Tuesday, October 28, 2014


Grover & Pea’s article, Computational Thinking in K-12: A Review of the State of the Field, focused on the definition of computational thinking, the application of CT within K-12 schools and concerns with each, and the next steps for improvement of CT application and broadening of discourse.  The Royal Society provided the concise definition that computational thinking is the “process of recognizing aspects of computation in the world that surrounds us,” and using knowledge and tools from CS to “understand and reason about both natural and artificial systems and processes.”  The current CT within schools focus on a variety of systems, including abstractions and pattern generalization to debugging and systemic error detection.  Grover and Pea touch upon the controversy and debate surrounding where to place the potential curricula and the amount of emphasis placed on it.  Ultimately, Grover and Pea conclude that researchers are still in the process of forming the specific curricular associated with CT and have mainly focused on defining it. 

The Sengupta, et al article focused on the various practices associated with CT, their relationship to science and math, and their integration into K-12 science topics.  Through looking at past research and evidence, the researchers promoted a specific learning environment that fosters the joint development of a scientific topic and the computational thinking associated with these higher level science ideas.  This learning environment was determined to include a specific type of programming, in this case agent-based to help promote both modeling and simulations of the science topic and CT. Finally, Sengupta outline four major design principles for integrating understanding and development of science and CT: 1.  Support low-threshold and high ceiling activities, 2. Design programming, 3. Support algorithm visualization and 4. Sequence learning activities.  Findings from the study supported these ideas and showed that students greatly learned from this teaching environment and scaffolding, especially one-on-one, was very beneficial.  

Major themes:
·      CT will create students capable of inquiry (coming up with their own questions) who have the ability to solve these problems in a logical way
·                          CT involves using CS, inquiry, and reasoning skills
·      CT should be used as a medium for/integrated into teaching and understanding other subjects.
·      CT is an active process-not just a technological machine doing the work-where modeling, simulations, and real world applications are stressed and performed
·      Incorporating CT into schools is highly beneficial for all students

One aspect that I really liked and Grover and Pea touched upon it was the fact that CT may and can be used as a medium for understanding other subjects.  Finding connections between concepts across disciplines is critical for complete understanding.  This leads to one issue/controversy that the researchers faced: whether or not computational thinking should be a separate subject, within a specific discipline or spread out over many.  In a world where technology is so prevalent, I can definitely see the pros to CT being its own separate subject.  This way, more emphasis and time can be given for real world applications and hands-on projects, opportunities that may fall by the wayside when CT is incorporated within a specific topic.  However, with this mindset, how would you go about incorporating all the subjects and their connections into one class?  However, including it in the maths and sciences is essential, whether within the same class or a separate one. 
Another question I had regarded resources.  In schools that do not have many funds or lack certain technology, how can CT, using CS, be effectively carried out?  While deSessa mentioned that many schools do not have this problem, there are schools that lack sufficient funds or are overcrowded.       

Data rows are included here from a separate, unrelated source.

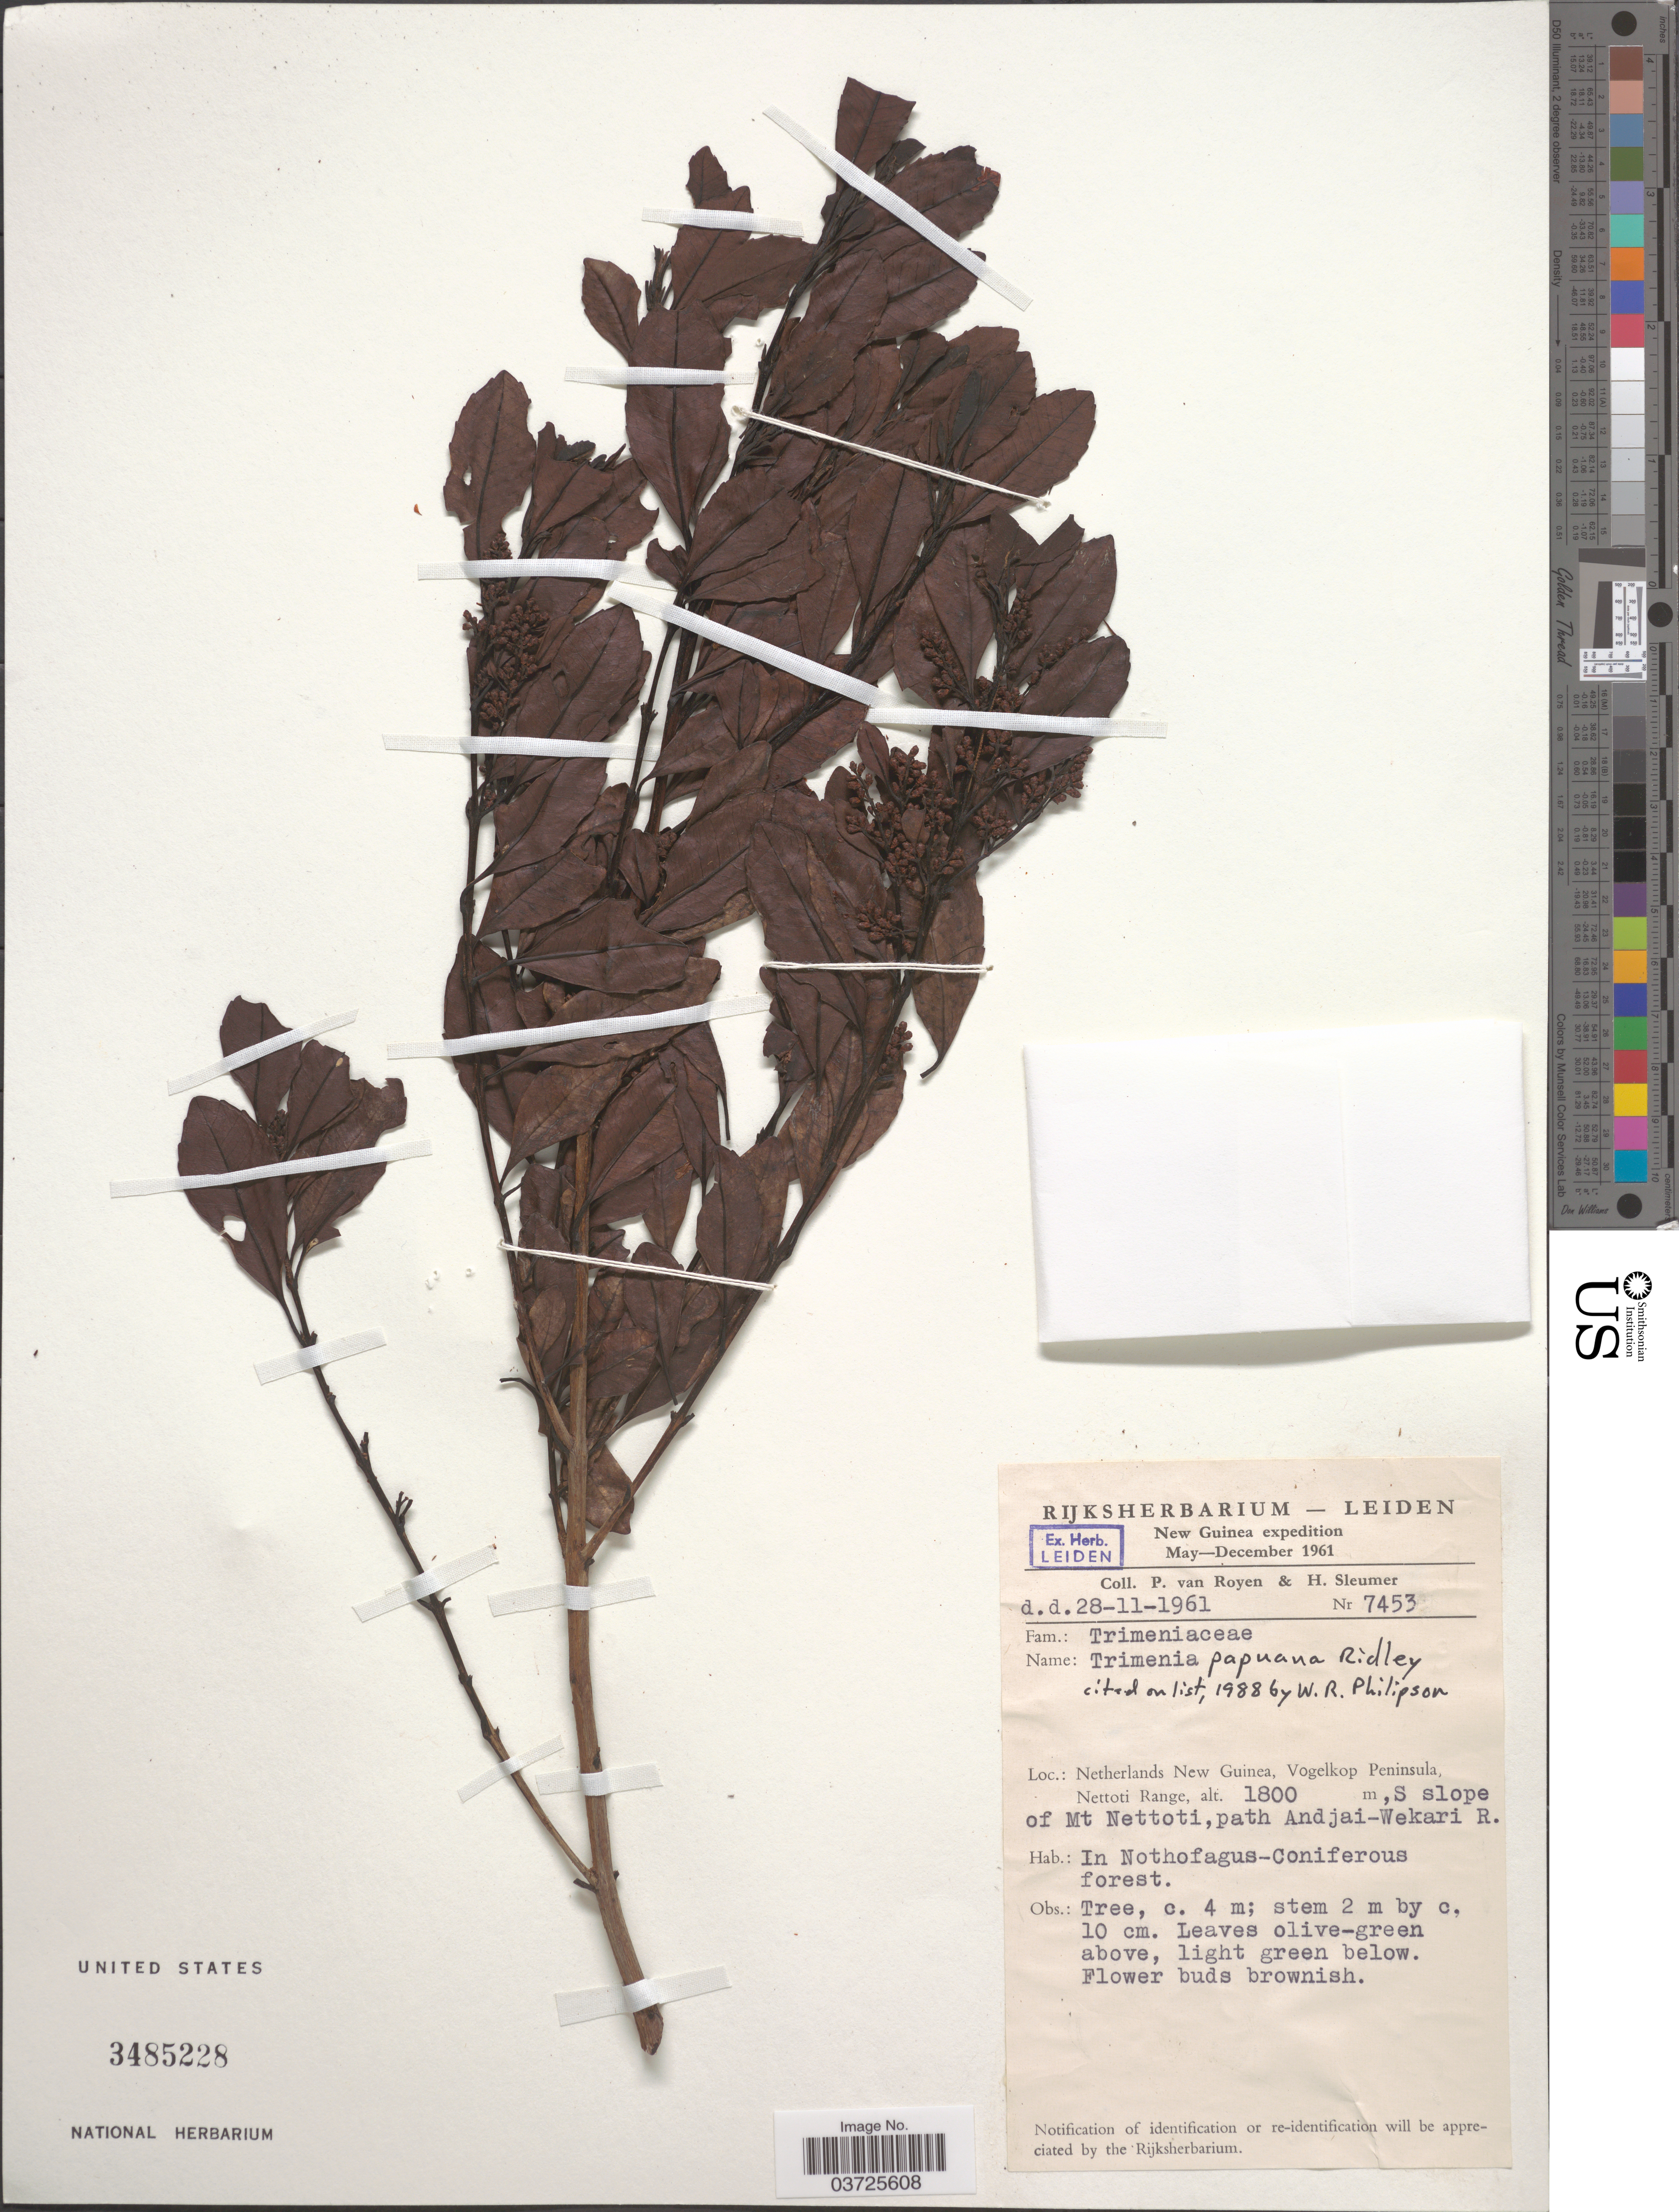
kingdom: Plantae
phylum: Tracheophyta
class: Magnoliopsida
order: Austrobaileyales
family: Trimeniaceae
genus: Trimenia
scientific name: Trimenia papuana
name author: Ridl.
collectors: P. van Royen & H. O. Sleumer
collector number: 7453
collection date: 1961-11-28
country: Indonesia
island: New Guinea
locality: Netherlands New Guinea, Vogelkop Peninsula, Nettoti Range, S slope of Mt Nettoti, path Andjai-Wekari R.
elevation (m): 1800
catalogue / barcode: US 3485228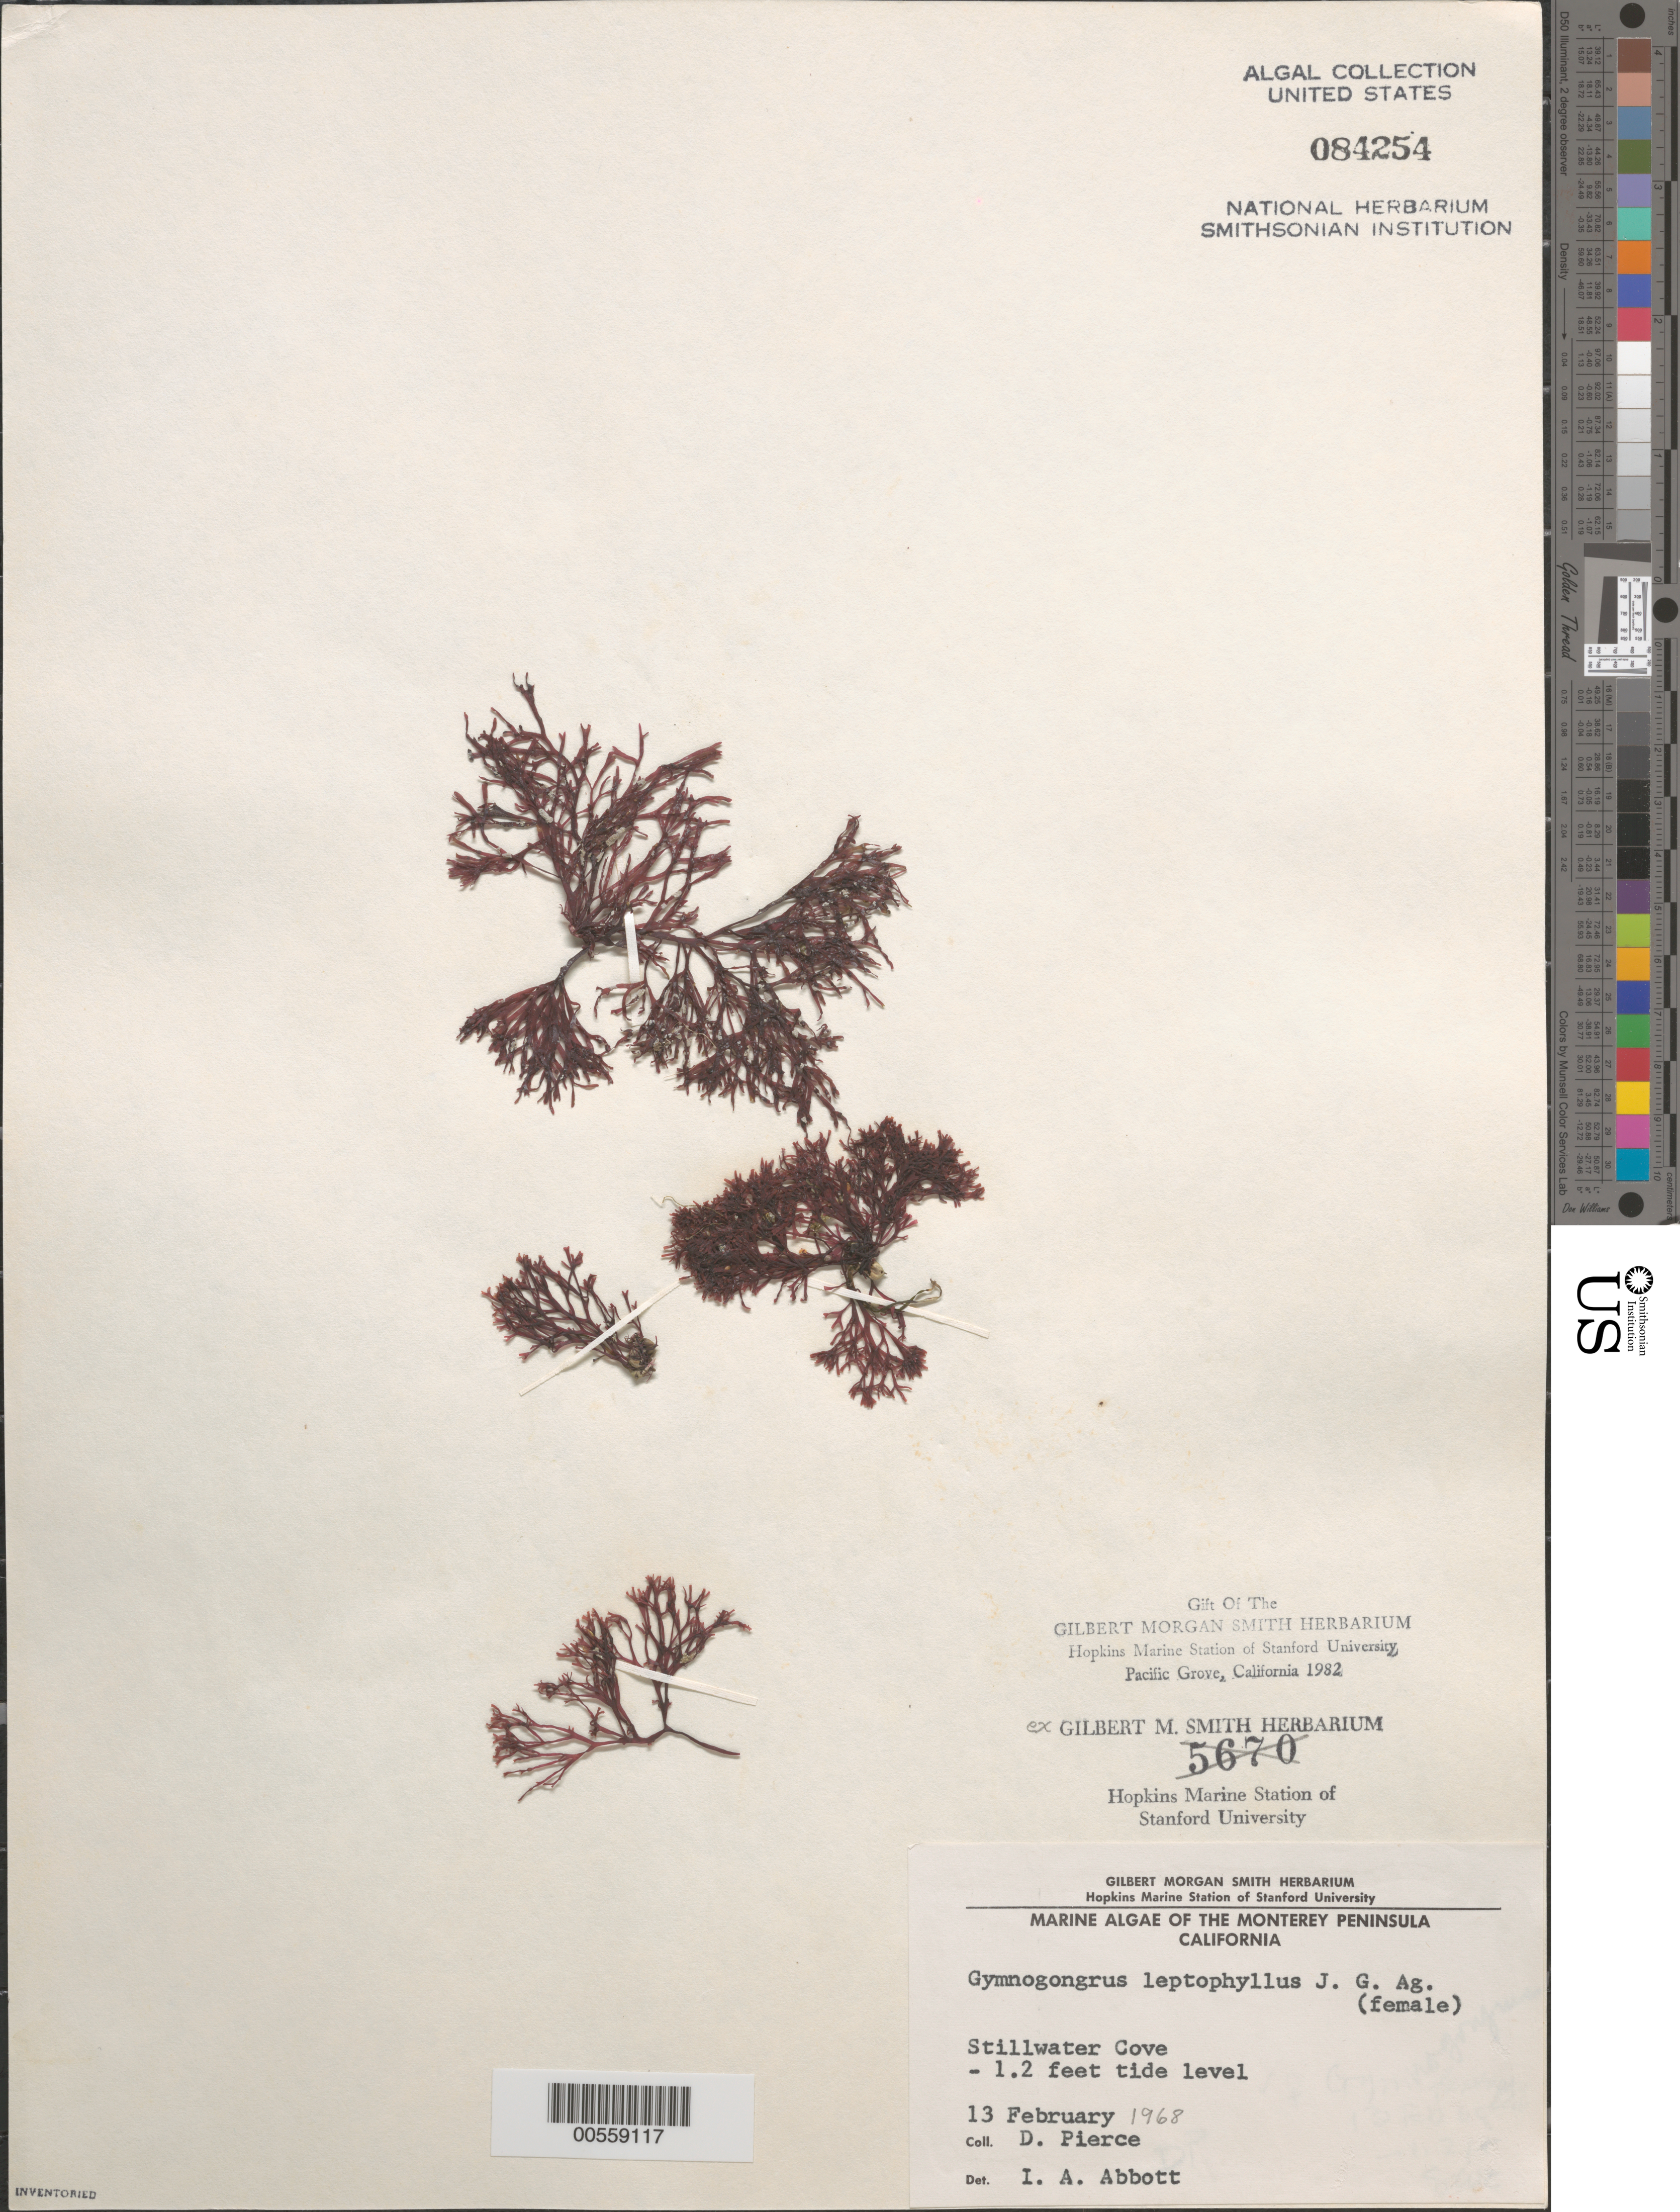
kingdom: Plantae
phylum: Rhodophyta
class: Florideophyceae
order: Gigartinales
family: Phyllophoraceae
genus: Besa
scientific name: Besa leptophylla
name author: (J. Agardh) M.S.Calderon & K.A. Miller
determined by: Algae name updating Project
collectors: D. Pierce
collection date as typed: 13 Feb 1968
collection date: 1968-02-13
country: United States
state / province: California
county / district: Monterey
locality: Stillwater Cove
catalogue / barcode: US 84254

Finally, I just wanted to say that I liked deSessa’s reasoning, in the article, Computational Media and New Literacies-The Very Idea, and how he/she explicitly states what computational literacy is- “intelligence achieved cooperatively with external materials,” not just solely by the technological machine-and separates it from the term computer literacy.  Through defining these terms and stating the differences, I was able to see the greater importance CT held, the active nature involved in completing CT, and how it applies to many other domains.

1 comment:

  1. I also got thinking a lot about computational thinking and modeling as a sort of practical platform from which to learn the disciplinary core ideas of science and engineering. I know that there's also been discussion around engineering and/or scientific practices being used in this way, as a framework for the teaching of core ideas, but I'm not sure where we're at. It seems to me that computational thinking, while an important and powerful subset of modeling practices, would be a difficult sell to many teachers now who already feel unequipped to handle the engineering practices outlined in the NGSS. Add to that the relative lack of educational infrastructure around CT/computer science (as far as I know, NSTA and ASEE are both bigger than the professional organization for teachers of computer science), and the relatively high start-up cost of a course in computer science with respect to technology and professional development, and my guess is that CT will remain just a subset of modeling practices (though I hope it grows, because I think it's challenging and cool). I know this is all wrapped up in talks about modeling as the one and only scientific practice, too.